I think the real issue is that there is no high profile company promoting the BSDs, the way there is Red Hat, Suse and others promoting Linux. These projects that don't get financed regularly have a tough ask. I know that FreeBSD does get supported by iXsystems and Apple, but I wonder how smooth that is? The way to properly support it is commercialize it by getting a company, and then owning the brand and its direction.
Uh? I love PC-BSD and am a user myself, but WiFi support is one thing that PC-BSD is short on. I have a standard off the shelf Dell laptop w/ an Intel chipset, and in hardware recognition, PC-BSD doesn't recognize the WiFi. End result is that what would otherwise have been a laptop that I can take to bed & play w/ is a de facto desktop tethered to the table
How does GPL lock up the code when you can ACQUIRE THE CODE? The point of GPL over closed source is that you can't SEE the closed source. Don't equivocate between the two when there are CLEAR differences.
A BSD project can be turned into a GPL project. I think that is what is meant by "lock up". It's more an issue that you can lock up the license, but not the code, with GPL. With BSD/MIT, anyone with a copy has some flexibility in stacking other licenses on top of the extremely permissive license. That's a flexibility that GPL lacks (and intentionally).
“Common sense is not so common.” — Voltaire
What BSD essentially means to me is "no SystemD", and that's a reason enough to adopt it, license or OS.

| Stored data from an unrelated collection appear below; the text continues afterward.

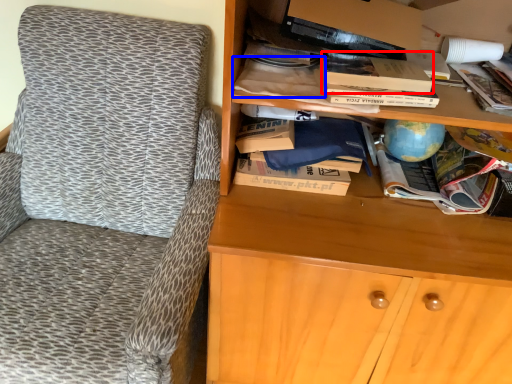
Question: Which object appears closest to the camera in this image, paperback book (highlighted by a red box) or book (highlighted by a blue box)?

Choices:
 (A) paperback book
 (B) book

Answer: (A)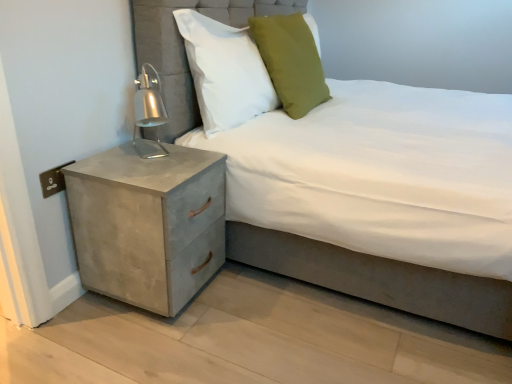
Locate an element on the screen. This screenshot has width=512, height=384. blank space situated above concrete textured nightstand at lower left (from a real-world perspective) is located at coordinates (148, 161).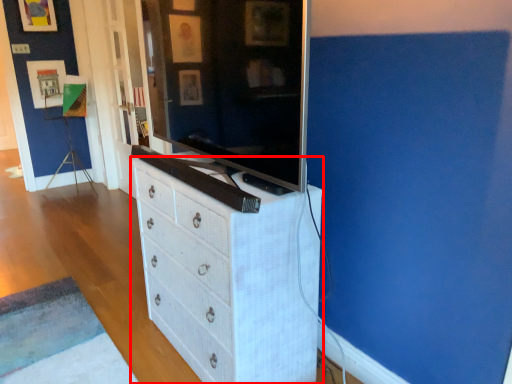
Question: From the image's perspective, considering the relative positions of chest of drawers (annotated by the red box) and television in the image provided, where is chest of drawers (annotated by the red box) located with respect to the staircase?

Choices:
 (A) above
 (B) below

Answer: (B)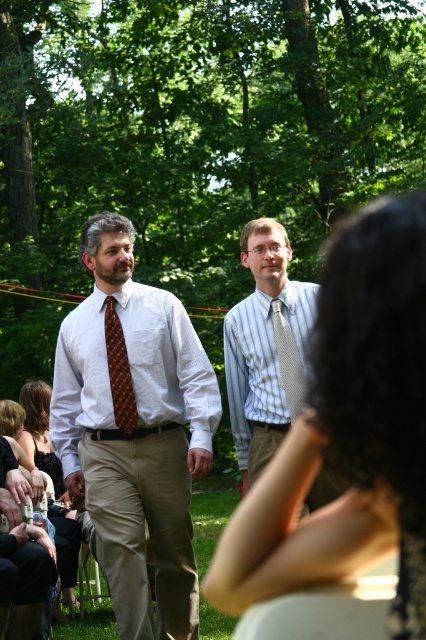
Can you confirm if matte khaki pants at center is shorter than matte brown tie at center?

Indeed, matte khaki pants at center has a lesser height compared to matte brown tie at center.

Is point (328, 454) farther from camera compared to point (150, 314)?

No, it is not.

Find the location of `matte khaki pants at center`. matte khaki pants at center is located at coordinates 348,433.

Image resolution: width=426 pixels, height=640 pixels. What do you see at coordinates (167, 362) in the screenshot? I see `white woven shirt at left` at bounding box center [167, 362].

In the scene shown: Which is more to the left, white woven shirt at left or silver textured tie at center?

white woven shirt at left

Between point (92, 397) and point (287, 403), which one is positioned in front?

Point (287, 403)

Where is `white woven shirt at left`? The width and height of the screenshot is (426, 640). white woven shirt at left is located at coordinates (167, 362).

Is point (201, 445) positioned behind point (169, 333)?

No.

Which is behind, point (78, 488) or point (126, 340)?

Point (78, 488)

Where is `matte brown tie at center`? The image size is (426, 640). matte brown tie at center is located at coordinates (135, 429).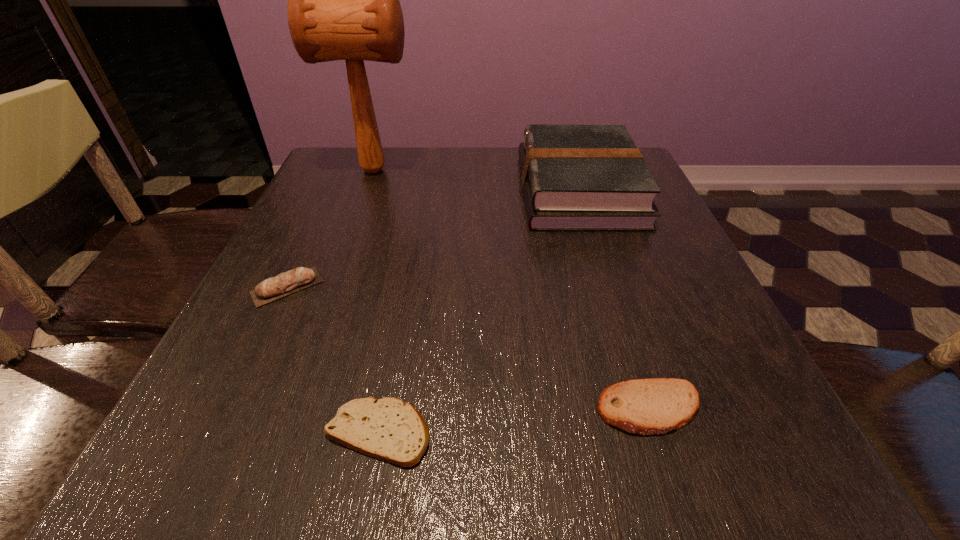
This screenshot has width=960, height=540. I want to click on pita bread present at the right edge, so click(x=653, y=406).

You are a GUI agent. You are given a task and a screenshot of the screen. Output one action in this format:
    pyautogui.click(x=<x>, y=<y>)
    Task: Click on the object that is at the far left corner
    This screenshot has width=960, height=540.
    Given the screenshot: What is the action you would take?
    pyautogui.click(x=343, y=0)

Identify the location of object that is at the far right corner. (575, 177).

The image size is (960, 540). Identify the location of object located in the near right corner section of the desktop. (653, 406).

Locate an element on the screen. free space at the far edge of the desktop is located at coordinates (410, 159).

In the image, there is a desktop. At what (x,y) coordinates should I click in order to perform the action: click on vacant space at the near edge. Please return your answer as a coordinate pair (x, y). Looking at the image, I should click on (559, 428).

The height and width of the screenshot is (540, 960). I want to click on vacant space at the left edge, so click(290, 317).

In order to click on vacant space at the right edge in this screenshot , I will do `click(766, 418)`.

In the image, there is a desktop. In order to click on free region at the far left corner in this screenshot , I will do `click(351, 147)`.

Identify the location of free point between the hardback book and the shortest pita bread. Image resolution: width=960 pixels, height=540 pixels. (479, 310).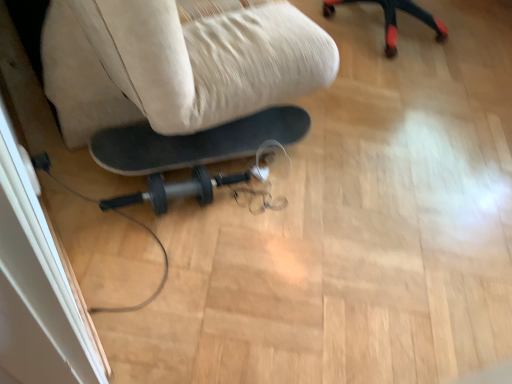
What are the coordinates of `transparent plastic screen door at lower left` in the screenshot? It's located at (37, 286).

What's it like to part of the noise floor?
Looks like a person who thinks that it is acceptable to pollute every single linux discussion with "systemd" bullshit has mod points.
This is a perfect example of how fucked up Slashdot can get every some often. Linux subject, and the trolls come out with "systemd! sysystemd!
And if someone ceomplians or tells them that their trolling is beyond pointless, they get modded down?
Sounds legit, carry on!
The shepherds did so well protecting the flock that the sheep no longer believed that wolves existed.